Dataset content:
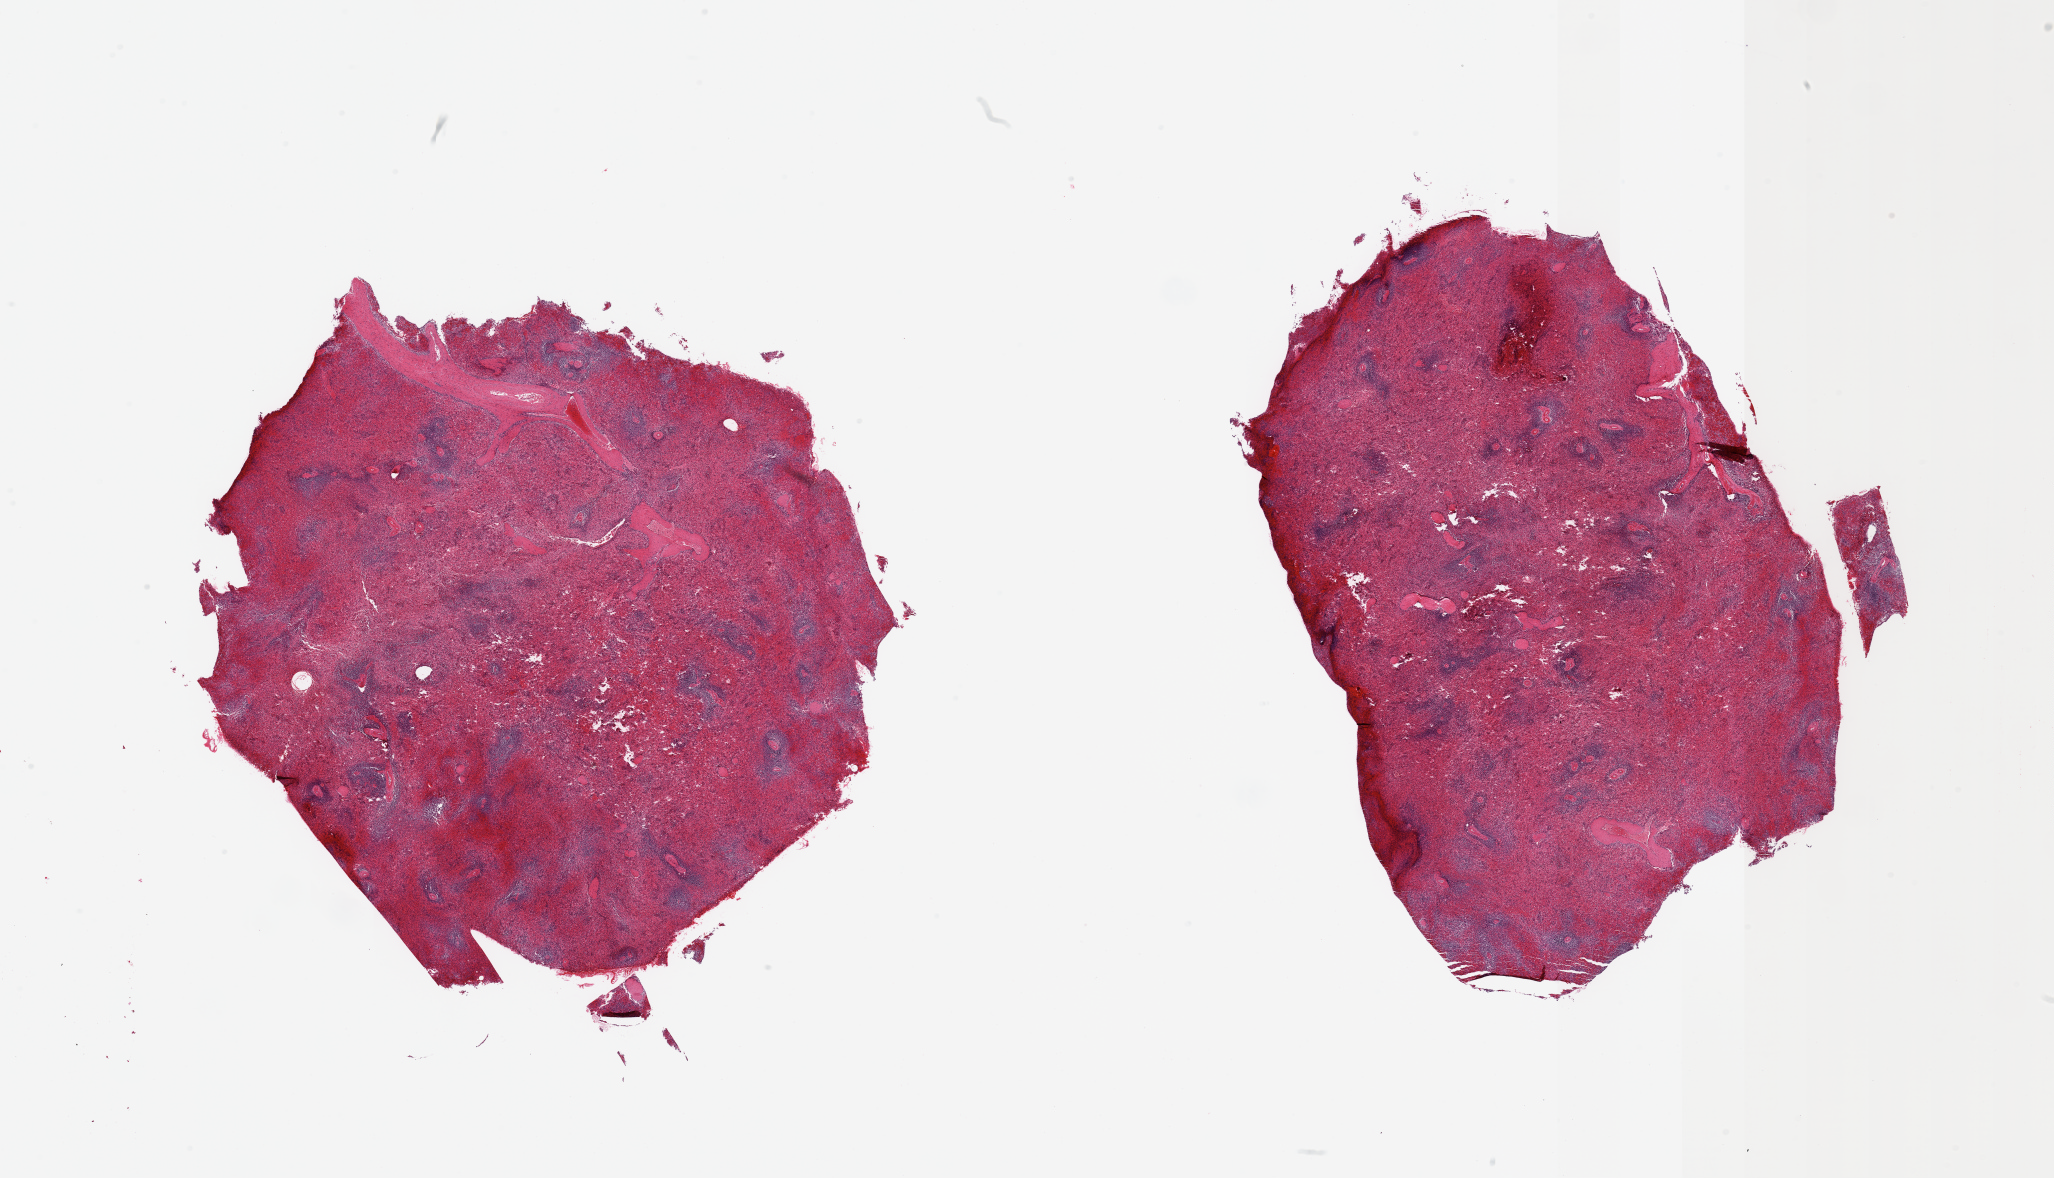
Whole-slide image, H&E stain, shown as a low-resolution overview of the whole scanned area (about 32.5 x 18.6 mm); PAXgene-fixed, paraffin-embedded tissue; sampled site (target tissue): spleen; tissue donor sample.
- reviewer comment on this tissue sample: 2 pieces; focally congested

* * *

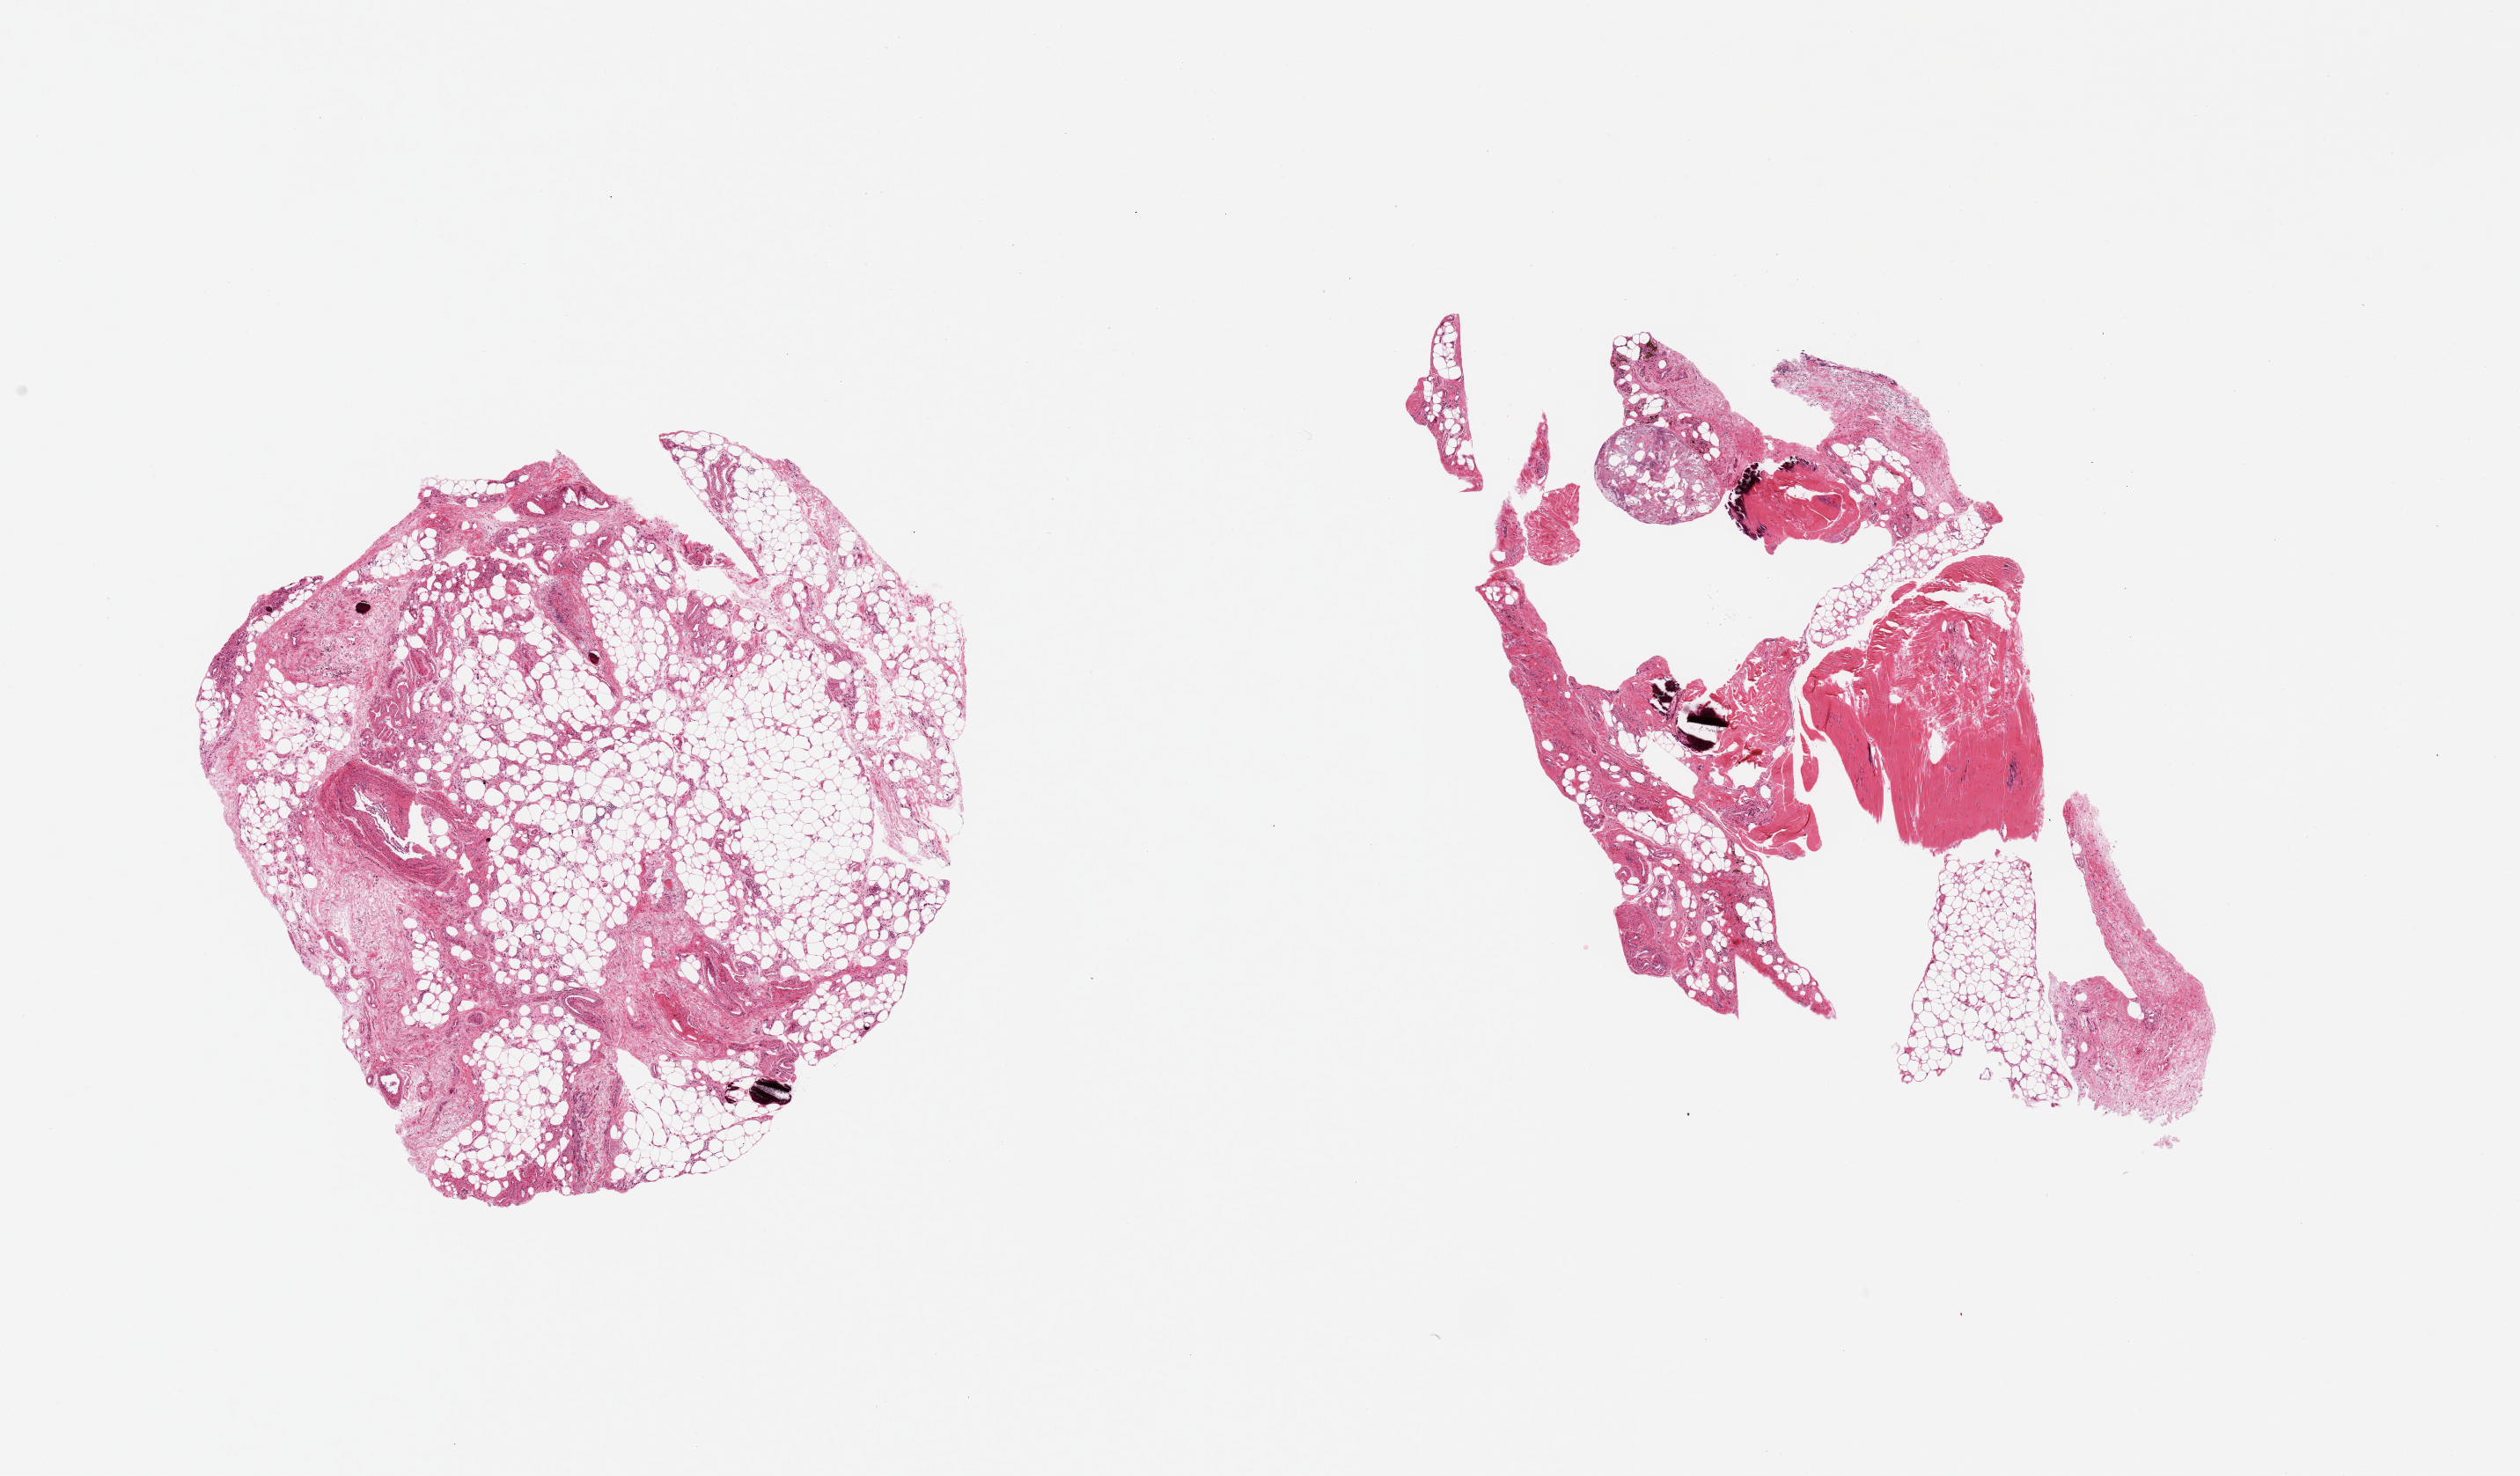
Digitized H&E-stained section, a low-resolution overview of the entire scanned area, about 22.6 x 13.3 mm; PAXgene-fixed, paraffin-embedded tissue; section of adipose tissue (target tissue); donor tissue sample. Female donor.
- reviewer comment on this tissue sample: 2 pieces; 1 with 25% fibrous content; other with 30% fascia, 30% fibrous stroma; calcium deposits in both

Instructions for the task: Read the entries and show each line that mentions "resolution".

Solution:
Whole-slide image, H&E stain, shown as a low-resolution overview of the whole scanned area (about 32.5 x 18.6 mm); PAXgene-fixed, paraffin-embedded tissue; sampled site (target tissue): spleen; tissue donor sample.
Digitized H&E-stained section, a low-resolution overview of the entire scanned area, about 22.6 x 13.3 mm; PAXgene-fixed, paraffin-embedded tissue; section of adipose tissue (target tissue); donor tissue sample. Female donor.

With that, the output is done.